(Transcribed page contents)
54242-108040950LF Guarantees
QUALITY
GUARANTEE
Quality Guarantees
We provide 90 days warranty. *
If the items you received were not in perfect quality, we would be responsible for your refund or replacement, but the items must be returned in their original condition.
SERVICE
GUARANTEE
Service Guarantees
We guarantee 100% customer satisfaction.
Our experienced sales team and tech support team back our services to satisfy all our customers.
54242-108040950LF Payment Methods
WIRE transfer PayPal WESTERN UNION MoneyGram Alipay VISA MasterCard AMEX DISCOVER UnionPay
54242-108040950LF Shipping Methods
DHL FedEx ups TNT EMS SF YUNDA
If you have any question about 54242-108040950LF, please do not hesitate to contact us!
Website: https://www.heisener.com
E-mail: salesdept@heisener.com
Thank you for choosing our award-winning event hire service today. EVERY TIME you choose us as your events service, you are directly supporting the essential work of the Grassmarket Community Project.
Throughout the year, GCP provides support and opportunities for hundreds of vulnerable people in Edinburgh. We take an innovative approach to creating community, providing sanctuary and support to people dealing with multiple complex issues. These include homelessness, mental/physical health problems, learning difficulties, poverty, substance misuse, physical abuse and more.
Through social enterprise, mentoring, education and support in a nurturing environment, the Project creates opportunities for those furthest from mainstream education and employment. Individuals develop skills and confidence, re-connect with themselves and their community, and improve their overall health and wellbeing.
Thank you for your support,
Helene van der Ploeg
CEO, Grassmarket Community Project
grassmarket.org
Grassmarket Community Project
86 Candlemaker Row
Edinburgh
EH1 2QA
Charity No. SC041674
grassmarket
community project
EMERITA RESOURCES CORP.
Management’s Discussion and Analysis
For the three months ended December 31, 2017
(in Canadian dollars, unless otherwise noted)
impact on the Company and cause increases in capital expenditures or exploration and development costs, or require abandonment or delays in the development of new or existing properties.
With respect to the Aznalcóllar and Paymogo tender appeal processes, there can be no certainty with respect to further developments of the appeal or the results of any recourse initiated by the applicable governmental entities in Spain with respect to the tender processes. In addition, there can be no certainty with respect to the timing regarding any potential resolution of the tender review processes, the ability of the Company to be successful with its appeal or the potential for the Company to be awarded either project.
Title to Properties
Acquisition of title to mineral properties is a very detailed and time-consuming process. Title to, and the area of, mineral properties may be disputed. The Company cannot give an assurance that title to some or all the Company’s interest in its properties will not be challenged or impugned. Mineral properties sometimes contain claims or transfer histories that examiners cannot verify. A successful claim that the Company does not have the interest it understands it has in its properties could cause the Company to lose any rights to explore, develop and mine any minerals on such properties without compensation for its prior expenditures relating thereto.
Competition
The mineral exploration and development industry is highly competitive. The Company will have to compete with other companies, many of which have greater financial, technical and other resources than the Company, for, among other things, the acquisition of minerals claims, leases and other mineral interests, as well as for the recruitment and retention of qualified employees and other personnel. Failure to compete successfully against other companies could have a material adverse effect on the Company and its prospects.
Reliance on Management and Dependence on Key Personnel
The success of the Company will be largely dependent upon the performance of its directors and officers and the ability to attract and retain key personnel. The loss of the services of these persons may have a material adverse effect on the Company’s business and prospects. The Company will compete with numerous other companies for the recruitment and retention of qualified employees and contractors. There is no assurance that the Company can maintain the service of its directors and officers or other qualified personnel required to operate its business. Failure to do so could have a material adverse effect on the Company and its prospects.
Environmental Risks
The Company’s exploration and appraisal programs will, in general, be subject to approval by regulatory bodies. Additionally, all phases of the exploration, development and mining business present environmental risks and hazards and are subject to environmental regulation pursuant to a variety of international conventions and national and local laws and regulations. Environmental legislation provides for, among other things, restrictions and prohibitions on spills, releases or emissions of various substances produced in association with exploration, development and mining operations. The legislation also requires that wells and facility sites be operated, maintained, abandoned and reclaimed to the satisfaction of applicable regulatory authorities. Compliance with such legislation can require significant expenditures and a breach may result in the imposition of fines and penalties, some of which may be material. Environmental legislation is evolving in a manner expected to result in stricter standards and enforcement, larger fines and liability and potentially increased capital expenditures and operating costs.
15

Prompt: Each line that has the word "services" counts once. How many such lines are in the data? Give the number alone.

Exercise output: 2